[How to complete this task] Take the line containing "left eye: (815, 546)" and each line after it through the end of the data below, and return them exactly, minus any pictures.
---- Information given
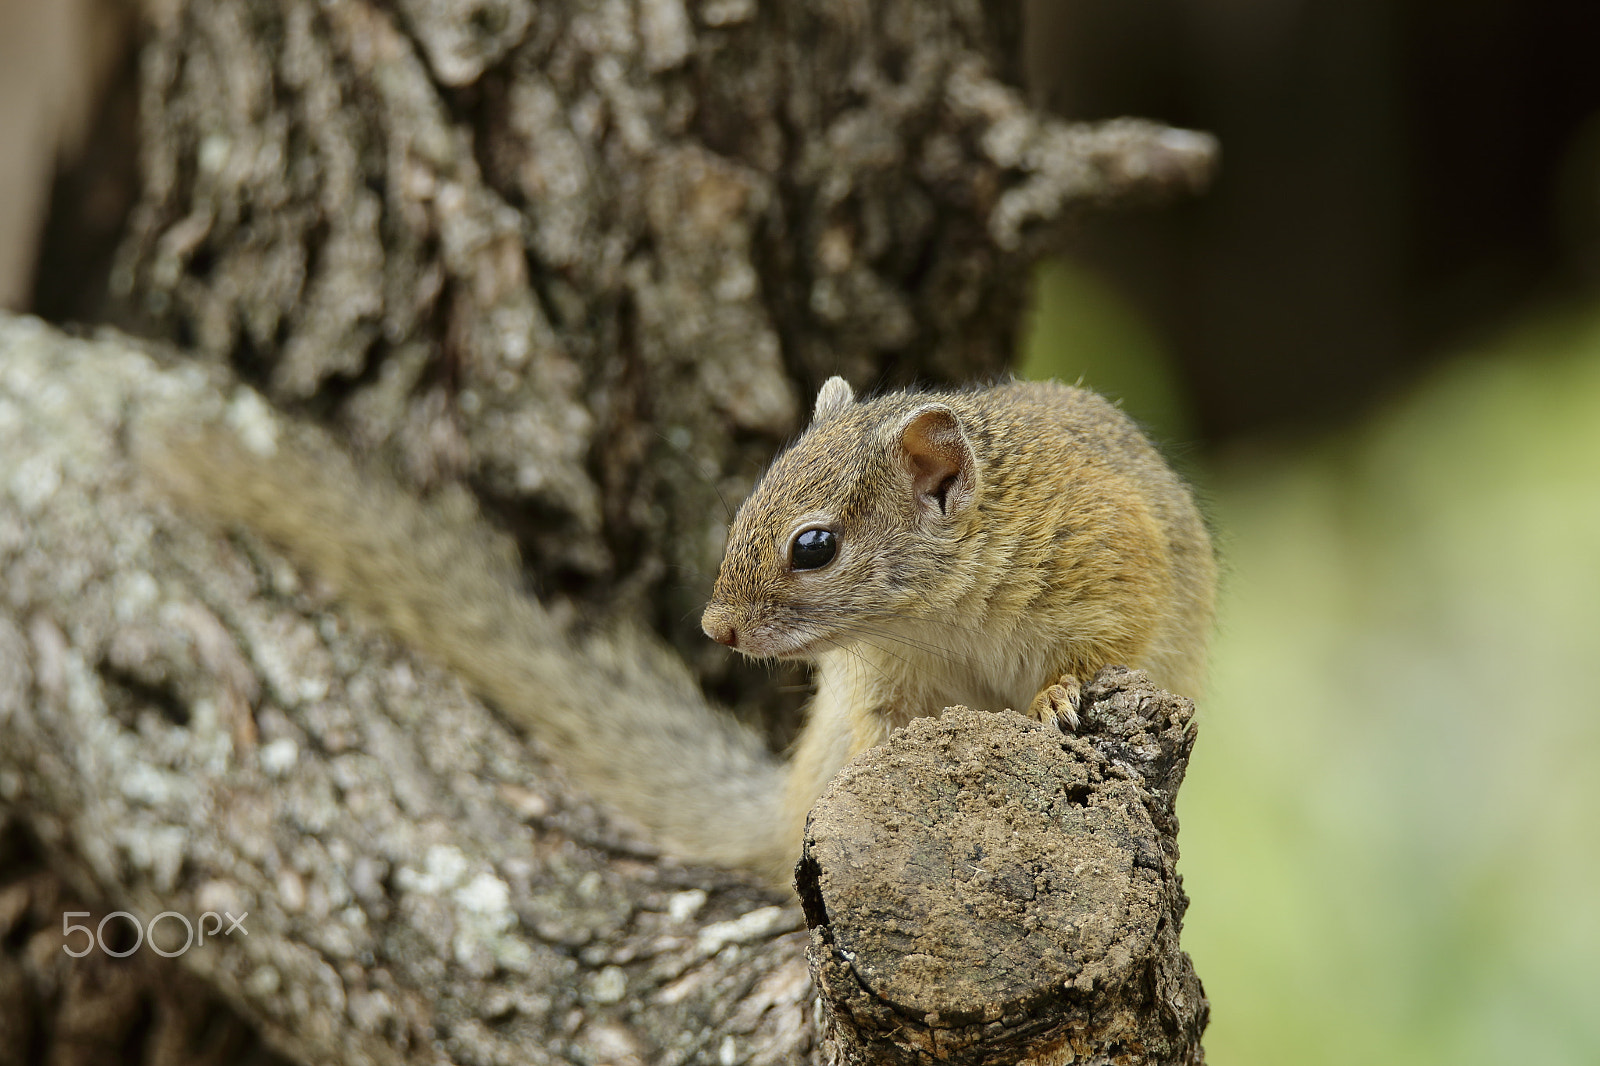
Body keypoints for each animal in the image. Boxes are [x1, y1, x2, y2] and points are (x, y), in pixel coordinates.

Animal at [146, 375, 1214, 891]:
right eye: (745, 500)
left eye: (815, 546)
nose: (716, 625)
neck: (940, 613)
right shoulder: (881, 673)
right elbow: (887, 722)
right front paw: (893, 751)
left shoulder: (1112, 568)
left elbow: (1098, 653)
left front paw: (1054, 695)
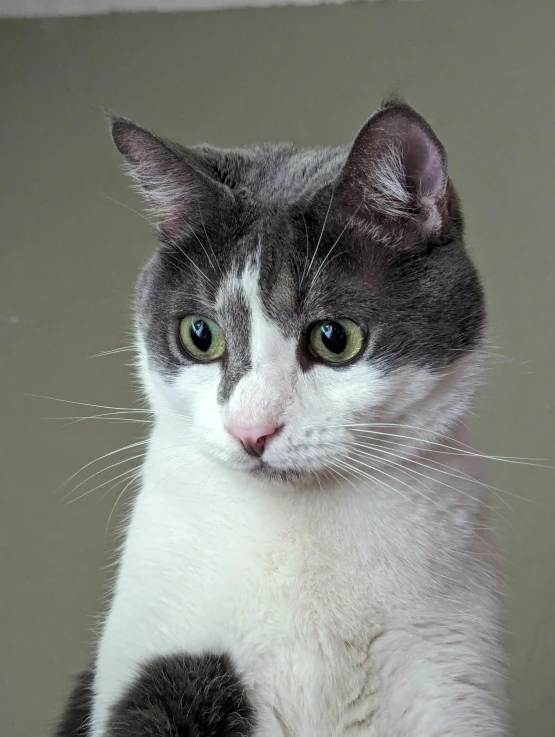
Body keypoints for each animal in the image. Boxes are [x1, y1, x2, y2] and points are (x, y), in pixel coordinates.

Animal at [56, 99, 508, 736]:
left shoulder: (452, 676)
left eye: (334, 337)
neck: (302, 538)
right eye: (200, 334)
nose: (252, 430)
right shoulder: (157, 656)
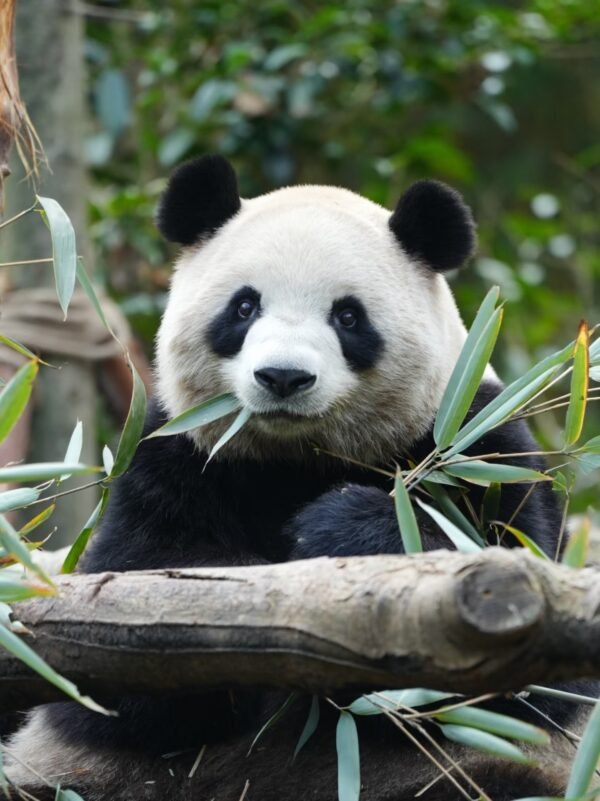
--------
[Answer space]
left eye: (815, 546)
nose: (716, 625)
neck: (940, 613)
right shoulder: (881, 673)
right elbow: (887, 722)
right front paw: (893, 751)
left shoulder: (1112, 568)
left elbow: (1098, 653)
left front paw: (1054, 695)
Body keypoints for each animal in the image. Boxes are [x1, y1, x2, y2] and points are (x, y), in pixel coordinates.

Animal at [56, 99, 508, 736]:
left shoulder: (452, 676)
left eye: (334, 337)
neck: (302, 538)
right eye: (200, 334)
nose: (252, 430)
right shoulder: (157, 656)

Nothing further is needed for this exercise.